• TASK INSTRUCTIONS:
a – For the panel session excerpt, decide whether each statement agrees with it, answering yes or no and quoting the words that settle it: (i) The session took place in person. (ii) The study came from researchers at Princeton University and the Princeton Project for Computational Law. (iii) The case study looks at prosecutorial decisions at the state level.
b – Please turn the paragraph of the panel session excerpt that opens with "The researchers describe" into a short bulleted list that keeps its main facts.
c – Carry on the panel session excerpt, picking up right after its final sentence.

FRIDAY, DECEMBER 18, 2020 AT 10:00AM - 11:30AM

Subject: Joint Panel Session between the Standing Panel on Social Equity in Governance and the Standing Panel on Technology Leadership, on “Using Artificial Intelligence to Improve the Fairness and Equity of Government Decision Making.”  Friday, December 18, 2020, 10:00 – 11:30 AM via Zoom.

Background:  An academic study on the use of artificial intelligence to improve the fairness and equity of government decision making came to the attention of the chairs of the Social Equity and the Technology Leadership standing panels.  The study, by a team of researchers at Princeton University and the Princeton Project for Computational Law, raises important issues about the use of artificial intelligence to augment government decision making in ways that make it fairer. 

The researchers describe how government leaders can build guardrails into government decision making when using AI in order to improve social equity.  They focus specifically on a case study of the use of AI to detect implicit bias in making prosecutorial decisions at the local level, but the principles underlying the design of their research and their recommendations for government leaders can be applied more broadly in other policy areas.

• DATA EXTRACT:
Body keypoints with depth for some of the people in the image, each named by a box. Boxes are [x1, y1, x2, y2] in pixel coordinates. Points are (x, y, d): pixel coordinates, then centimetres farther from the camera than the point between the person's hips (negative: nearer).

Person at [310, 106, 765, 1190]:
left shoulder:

==

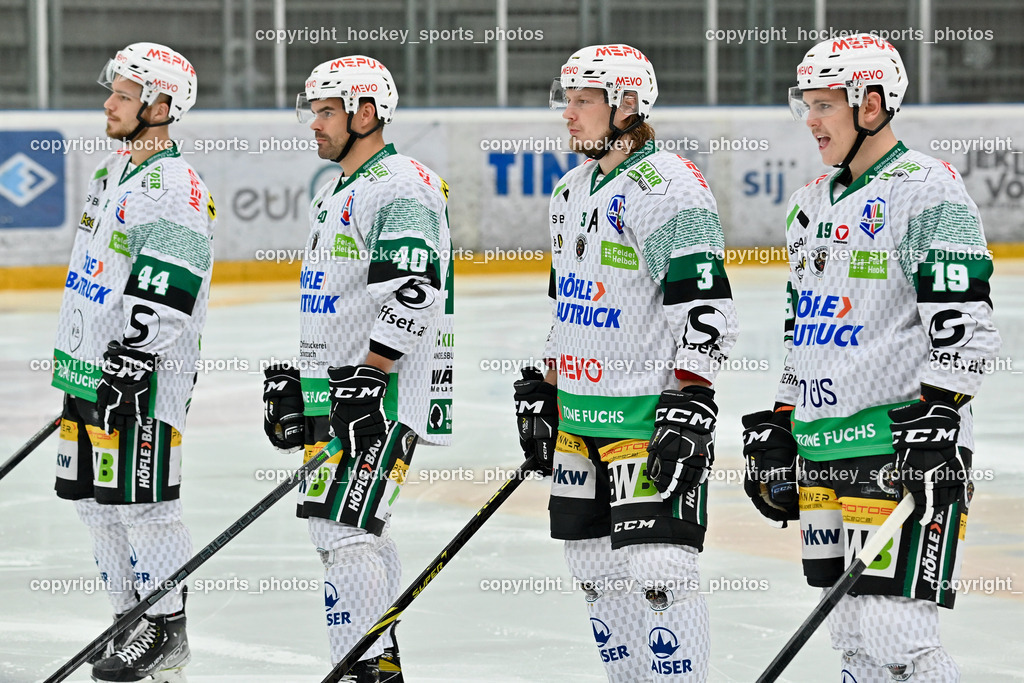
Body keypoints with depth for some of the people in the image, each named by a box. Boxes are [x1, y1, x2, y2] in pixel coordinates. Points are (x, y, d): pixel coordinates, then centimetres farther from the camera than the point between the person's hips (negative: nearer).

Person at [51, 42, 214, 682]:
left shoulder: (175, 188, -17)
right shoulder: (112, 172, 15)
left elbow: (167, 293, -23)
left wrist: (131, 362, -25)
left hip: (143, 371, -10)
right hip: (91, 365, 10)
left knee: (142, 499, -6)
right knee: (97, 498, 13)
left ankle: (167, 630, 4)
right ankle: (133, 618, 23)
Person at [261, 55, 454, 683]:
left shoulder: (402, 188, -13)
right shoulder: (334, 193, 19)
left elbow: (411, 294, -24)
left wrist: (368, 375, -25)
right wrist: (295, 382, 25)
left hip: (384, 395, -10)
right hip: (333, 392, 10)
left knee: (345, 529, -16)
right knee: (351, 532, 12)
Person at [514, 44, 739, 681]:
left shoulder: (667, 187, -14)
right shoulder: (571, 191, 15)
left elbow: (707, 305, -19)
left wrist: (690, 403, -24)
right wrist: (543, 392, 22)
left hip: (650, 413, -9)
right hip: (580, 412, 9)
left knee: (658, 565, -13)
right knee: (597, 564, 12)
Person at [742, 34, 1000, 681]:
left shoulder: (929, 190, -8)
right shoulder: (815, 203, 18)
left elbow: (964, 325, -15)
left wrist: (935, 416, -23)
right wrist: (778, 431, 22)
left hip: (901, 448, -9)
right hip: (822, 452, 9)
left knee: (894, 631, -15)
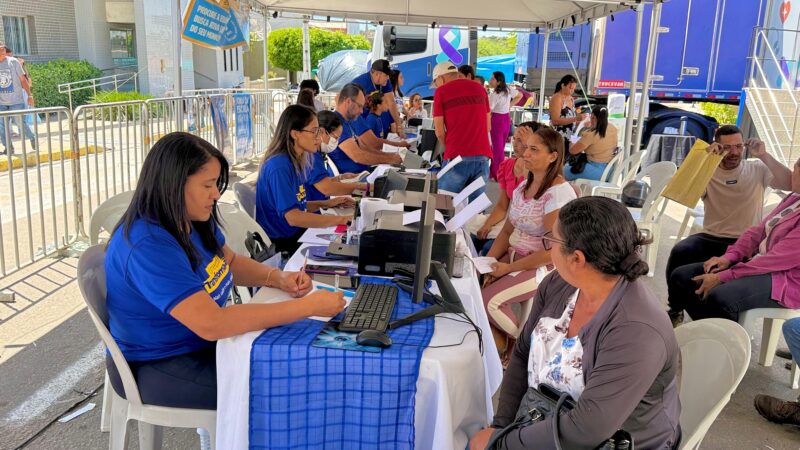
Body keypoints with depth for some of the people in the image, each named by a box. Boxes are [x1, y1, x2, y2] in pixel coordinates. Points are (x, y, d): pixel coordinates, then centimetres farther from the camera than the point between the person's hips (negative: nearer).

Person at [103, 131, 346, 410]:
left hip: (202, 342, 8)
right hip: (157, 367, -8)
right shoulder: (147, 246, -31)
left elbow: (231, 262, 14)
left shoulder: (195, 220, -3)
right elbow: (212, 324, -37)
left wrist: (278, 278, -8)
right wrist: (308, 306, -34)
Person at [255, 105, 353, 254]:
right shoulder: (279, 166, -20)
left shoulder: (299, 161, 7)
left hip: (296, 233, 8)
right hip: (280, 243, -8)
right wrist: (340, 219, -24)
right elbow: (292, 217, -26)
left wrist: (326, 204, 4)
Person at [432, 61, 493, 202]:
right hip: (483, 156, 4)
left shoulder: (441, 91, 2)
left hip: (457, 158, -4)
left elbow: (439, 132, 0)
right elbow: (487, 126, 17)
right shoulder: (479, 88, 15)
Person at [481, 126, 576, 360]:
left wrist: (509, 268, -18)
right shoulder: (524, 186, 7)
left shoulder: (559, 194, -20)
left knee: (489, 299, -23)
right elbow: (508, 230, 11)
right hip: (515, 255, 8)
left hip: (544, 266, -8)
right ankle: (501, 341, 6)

• RESPONSES:
a –
(i) No: "via Zoom."
(ii) Yes: "by a team of researchers at Princeton University and the Princeton Project for Computational Law"
(iii) No: "the use of AI to detect implicit bias in making prosecutorial decisions at the local level"

b –
- The researchers explain how government leaders can add guardrails to decision making that uses AI, with the aim of improving social equity.
- Their case study looks at using AI to detect implicit bias in local prosecutorial decisions.
- The principles behind their research design and their recommendations for government leaders can also apply to other policy areas.

c –
Discussants:

Gary Glickman, chair, Standing Panel on Social Equity (co-moderator)

Alan Shark, chair, Standing Panel on Technology Leadership (co-moderator)

Joseph Avery, Princeton University, Princeton Project for Computational Law

This is a case study not so much of technology, but of its application.  This research can serve as a catalyst for examining the use of AI more broadly to augment government decision making in ways that make it fairer. You can read the working paper now, in advance of the presentation and discussion on December 18th.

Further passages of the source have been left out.